Did these sisters have anything to do with the Spruce avenue fire and the car blowing up? It’s doubtful. I do believe the spirits of the poor Danzell damsels have finally been laid to rest.

On a far happier note, a baby has been born to one of the town’s more revered families. On Dec. 28, 2011, at 3:45 a.m., Mateo Juan Leon Lynch, 8 pounds and 13 ounces — big boy! — was born in Boston to parents Michelle and Terry Lynch. Mateo’s proud grandparents are Donna (née Phillips, of Phillips Hardware) and Jaime Leon. With any luck, we’ll be seeing this tyke around town when Michelle and Terry come down for holidays.

The United Methodist Church of Martha’s Vineyard will honor Martin Luther King, Jr. this Sunday by using excerpts from his sermons and other writings in their 10 a.m. Sunday service at Trinity Church, across from the Tabernacle in Oak Bluffs. The selections come from sermons written between 1954 and 1968 for churches all over the United States, including Alabama, Chicago, Detroit and Montgomery, as well as his 1964 Noble Peace Prize acceptance speech.

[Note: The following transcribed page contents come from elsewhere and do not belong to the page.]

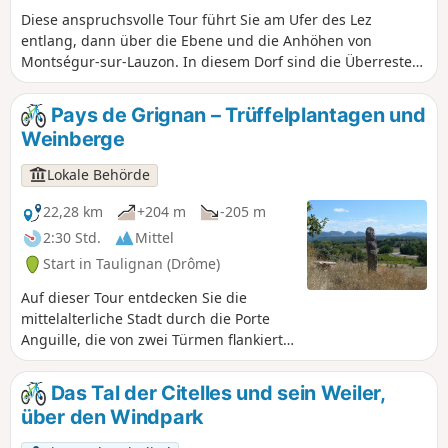
Diese anspruchsvolle Tour führt Sie am Ufer des Lez
entlang, dann über die Ebene und die Anhöhen von
Montségur-sur-Lauzon. In diesem Dorf sind die Überreste
der mittelalterlichen Burg und ihrer Umfriedung, genannt
Vieux Montségur, erhalten geblieben. Sie setzen Ihren Weg
Pays de Grignan – Trüffelplantagen und
auf schönen Pfaden bis zum Dorf Solérieux fort.
Weinberge
Anschließend geht es bergauf, und Sie erreichen einen
Punkt mit herrlichem Blick auf Clansayes und seine „Vierge
Lokale Behörde
perchée“. Über wunderschöne Singletrails durchqueren Sie
einen Teil des Waldes von Rouvergue, um nach Chamaret
22,28 km
+204 m
-205 m
zu gelangen.
2:30 Std.
Mittel
Start in Taulignan (Drôme)
Auf dieser Tour entdecken Sie die
mittelalterliche Stadt durch die Porte
Anguille, die von zwei Türmen flankiert
wird. Anschließend führt Sie der Weg zu
den Ausläufern von Taulignan, wo Sie
Das Tal der Citelles und sein Weiler,
eine alte Römerstraße entdecken
über den Windpark
können. Weiter entfernt liegt die
Domaine Bramarel im Herzen der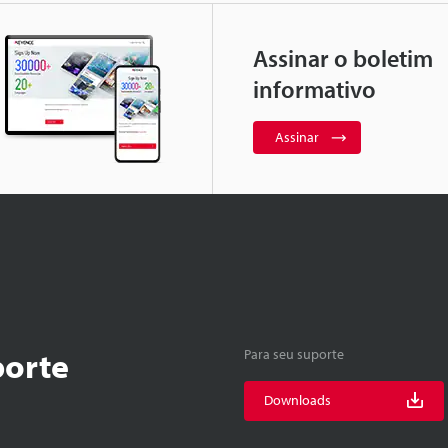
Assinar o boletim
informativo
Assinar
porte
Para seu suporte
Downloads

Winter hours for the Oak Bluffs Library are actually bigger and better and back to pre-2008 stringency measures: Wednesday and Friday the library will continue to operate from 10 a.m. to 5 p.m., Saturday from 10 a.m. to 4 p.m., but nighttime hours have been re-established for Tuesday and Thursday, now open from 10 a.m. to 8 p.m. Staff and library devotees are delighted by this new evening time in our beloved Taj Mahal of books and computer crannies.

Also at the library, a Dr. Who party will take place from 10 a.m. to 1 p.m. on Jan. 21, with food, videos and fun for all the cult fans of this sci-fi series.